Je n'arrive pas à lire une chronique de Volt sans qu'on y fasse une comparaison appuyée à Jesus Lizard. Celle-ci n'y échappera pas mais c'est pour dire tout le contraire. Jesus va se retourner dans sa tombe. Chez Volt, rien de la grâce d'un Duane Denison. Les grognements et les variations que tente d'apporter Andre Dietrich au chant, par ailleurs aussi guitariste, ne possèdent pas la bile maniaque d'un David Yow. Et si la section rythmique essaye bien de poser une assise carrée et efficace, c'est sans la souplesse et l'inventivité de la paire rêvée de Chicago. Volt, c'est Allemand et c'est plus lourd (ceci n'ayant aucun rapport). C'est comme du Melvins en accéléré. Un char d'assaut lancé à pleins poumons. Des structures répétitives qui avancent et provoquent des dégâts façon boule de neige. Sur certains morceaux, ça marche très bien. Sur la longueur, ça peut devenir ennuyeux. On en revient toujours au même plan. L'effet de surprise passe assez vite sans oublier du remplissage à la fin et les douze dernières minutes d'un Volt qui nous achève dans le mauvais sens du terme. Mais on aura quand même quelques bonnes baffes bien grasses au passage. Le format maxi de leur précédent maxi Romeo OK leur seyait finalement mieux au teint.

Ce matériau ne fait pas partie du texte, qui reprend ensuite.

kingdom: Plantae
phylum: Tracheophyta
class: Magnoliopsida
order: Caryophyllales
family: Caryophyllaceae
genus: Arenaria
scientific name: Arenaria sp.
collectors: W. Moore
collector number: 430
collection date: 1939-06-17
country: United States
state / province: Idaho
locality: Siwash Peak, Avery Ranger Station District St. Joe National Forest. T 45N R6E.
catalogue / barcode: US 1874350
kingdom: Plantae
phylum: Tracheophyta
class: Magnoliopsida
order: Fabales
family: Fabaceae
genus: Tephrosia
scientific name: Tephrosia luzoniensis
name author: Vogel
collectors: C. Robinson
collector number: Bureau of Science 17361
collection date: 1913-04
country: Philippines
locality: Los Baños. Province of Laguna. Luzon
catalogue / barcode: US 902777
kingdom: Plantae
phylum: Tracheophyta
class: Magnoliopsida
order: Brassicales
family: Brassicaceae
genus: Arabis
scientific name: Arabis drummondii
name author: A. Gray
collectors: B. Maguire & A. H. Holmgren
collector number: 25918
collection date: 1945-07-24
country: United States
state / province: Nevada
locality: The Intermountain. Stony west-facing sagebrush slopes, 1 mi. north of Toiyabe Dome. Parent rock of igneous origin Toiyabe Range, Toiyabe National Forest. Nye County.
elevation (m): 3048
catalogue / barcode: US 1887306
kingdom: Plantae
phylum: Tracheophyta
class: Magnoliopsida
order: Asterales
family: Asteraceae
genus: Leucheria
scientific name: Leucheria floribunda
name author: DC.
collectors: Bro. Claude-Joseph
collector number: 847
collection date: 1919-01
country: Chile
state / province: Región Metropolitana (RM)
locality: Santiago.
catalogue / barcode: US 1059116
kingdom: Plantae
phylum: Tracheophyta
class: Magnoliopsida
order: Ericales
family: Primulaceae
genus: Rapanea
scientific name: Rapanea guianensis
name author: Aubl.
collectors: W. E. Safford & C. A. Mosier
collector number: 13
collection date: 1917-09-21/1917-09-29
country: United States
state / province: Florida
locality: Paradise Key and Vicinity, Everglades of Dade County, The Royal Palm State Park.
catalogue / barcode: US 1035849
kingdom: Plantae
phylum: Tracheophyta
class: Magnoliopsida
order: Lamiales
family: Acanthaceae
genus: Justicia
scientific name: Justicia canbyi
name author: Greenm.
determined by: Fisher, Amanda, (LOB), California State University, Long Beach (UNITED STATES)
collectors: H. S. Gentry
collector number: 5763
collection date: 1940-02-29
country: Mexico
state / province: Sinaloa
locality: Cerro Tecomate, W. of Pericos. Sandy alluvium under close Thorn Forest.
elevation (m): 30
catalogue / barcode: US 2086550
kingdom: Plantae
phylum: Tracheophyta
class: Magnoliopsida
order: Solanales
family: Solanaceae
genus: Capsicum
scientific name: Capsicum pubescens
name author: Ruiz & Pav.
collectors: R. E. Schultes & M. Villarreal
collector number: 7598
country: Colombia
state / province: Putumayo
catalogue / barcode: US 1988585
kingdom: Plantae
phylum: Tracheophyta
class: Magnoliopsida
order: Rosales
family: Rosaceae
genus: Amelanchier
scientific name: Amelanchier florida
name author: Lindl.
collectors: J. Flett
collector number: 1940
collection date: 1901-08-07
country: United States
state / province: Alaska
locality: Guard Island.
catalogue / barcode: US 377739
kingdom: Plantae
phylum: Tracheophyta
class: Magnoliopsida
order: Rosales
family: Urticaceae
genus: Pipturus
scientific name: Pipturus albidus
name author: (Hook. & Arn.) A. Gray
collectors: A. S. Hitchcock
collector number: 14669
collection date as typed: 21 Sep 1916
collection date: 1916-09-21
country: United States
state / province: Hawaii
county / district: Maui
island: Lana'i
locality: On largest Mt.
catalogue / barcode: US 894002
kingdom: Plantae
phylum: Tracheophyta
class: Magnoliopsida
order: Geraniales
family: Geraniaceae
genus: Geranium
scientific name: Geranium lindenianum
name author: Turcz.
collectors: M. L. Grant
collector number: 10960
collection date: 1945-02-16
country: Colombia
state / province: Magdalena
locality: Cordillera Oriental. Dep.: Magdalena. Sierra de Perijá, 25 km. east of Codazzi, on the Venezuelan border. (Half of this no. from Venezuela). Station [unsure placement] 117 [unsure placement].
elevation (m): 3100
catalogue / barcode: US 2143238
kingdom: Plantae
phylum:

Condensé la force de frappe tout en variant les effets, aussi minimes qu'ils soient. Volt ne fait pas encore péter les plombs mais le courant passe quand même.

SKX (17/05/2007)
website groupe www.volt-music.de
website label www.mainstreamrecords.de
sounds www.mainstreamrecords.de/bands/volt/index.shtml#

Steve Von Till
A Grave is a grim horse - CD
Neurot 2008

Ca fait des jours et des jours que je me tape cet album, à tenter de trouver la clef m'ouvrant grandes les portes de la perception ultime mais je dois me rendre à l'évidence. Je n'entre même pas le début d'une phalange dans l'univers de Steve Von Till. C'est pas faute d'essayer mais ses ballades acoustiques me laissent de marbre. Le barbu et tatoué guitariste de Neurosis en est à son troisième effort solo et l'effet est toujours proche du zéro. Le propos est pourtant étoffé. Ce n'est pas uniquement Steve Von Till, sa voix grave, sa guitare acoustique contre le reste du monde. Un peu de batterie et de basse, un poil de violon, un zeste d'orgue hammond, de l'électricité serpentant dans la sécheresse et une ribambelle de musiciens venus prêter main forte. Il donne de l'ampleur à son folk neurasthénique. Mais rien n'y fait. Il a beau prouver que l'on peut être aussi sombre dans le fracas et la grosse artillerie d'un Neurosis que dans l'intimité de compositions épurées, on ne retrouve en aucun cas une inspiration digne de ce nom. Que ce soit dans les mélodies ou l'arrangement des morceaux, l'impression que tout se traîne. Que la profondeur voulue par ce genre de démarche n'est qu'une flaque d'eau de misère dans laquelle jamais on se noiera. Malgré une reprise d'un des maîtres du genre (Clothes of Sand, un inédit de Nick Drake sorti sur Time of no reply en 1986), malgré son timbre de voix dont je ne me lasse pas, ces morceaux ont juste les ténèbres pour eux mais même pas peur ! De la mélancolie qui fait plus que frôler l'ennui. Un truc indéfini qui fait que tout ça, c'est bien beau à écouter mais ça manque d'envolée. Désolé Steve Von Till, malgré tout le respect, cet album me fait royalement chier.

SKX (17/07/2008)
website groupe www.vontill.org
website label www.neurotrecordings.com


V13

Overlook Hotel - CD
Swarm of Nails 2009

Tir à vue sur tout ce qui bouge. Ou frappe qu'un coup. Ce qu'il y a de bien avec V13, c'est de voir qu'ils ne s'accrochent pas à un genre particulier. Leur cible est mouvante. Ca reste du rock à guitares. Avec des éclats, de l'intensité, des creux et de bonnes saillies cachant tant bien que mal des émotions à fleur de peau. Du rock quoi (et du rock de Cannes en plus). Et pourtant, ne se rattache à rien de concret. J'ai beau me concentrer, viser, non, je vois rien. Subir les évènements. Se raccrocher à du concret, à un Serge Morattel planqué dans ces montagnes suisses pour de la came qui n'est pas la sienne habituellement. A Chiara Locardi (L'Enfance Rouge), invitée sur Mais ils ne renforcent pas le camp ennemi qui comptait déjà des millions d'imbéciles, et où l'on est objectivement condamné à être un imbécile, titre ridiculeusement con autant qu'il est bon, le morceau, long et généreux. La présence de la chanteuse italienne, à faire dresser la couenne, la voix chaude, le grain au fond de la gorge pour faire vibrer la ballade rocailleuse.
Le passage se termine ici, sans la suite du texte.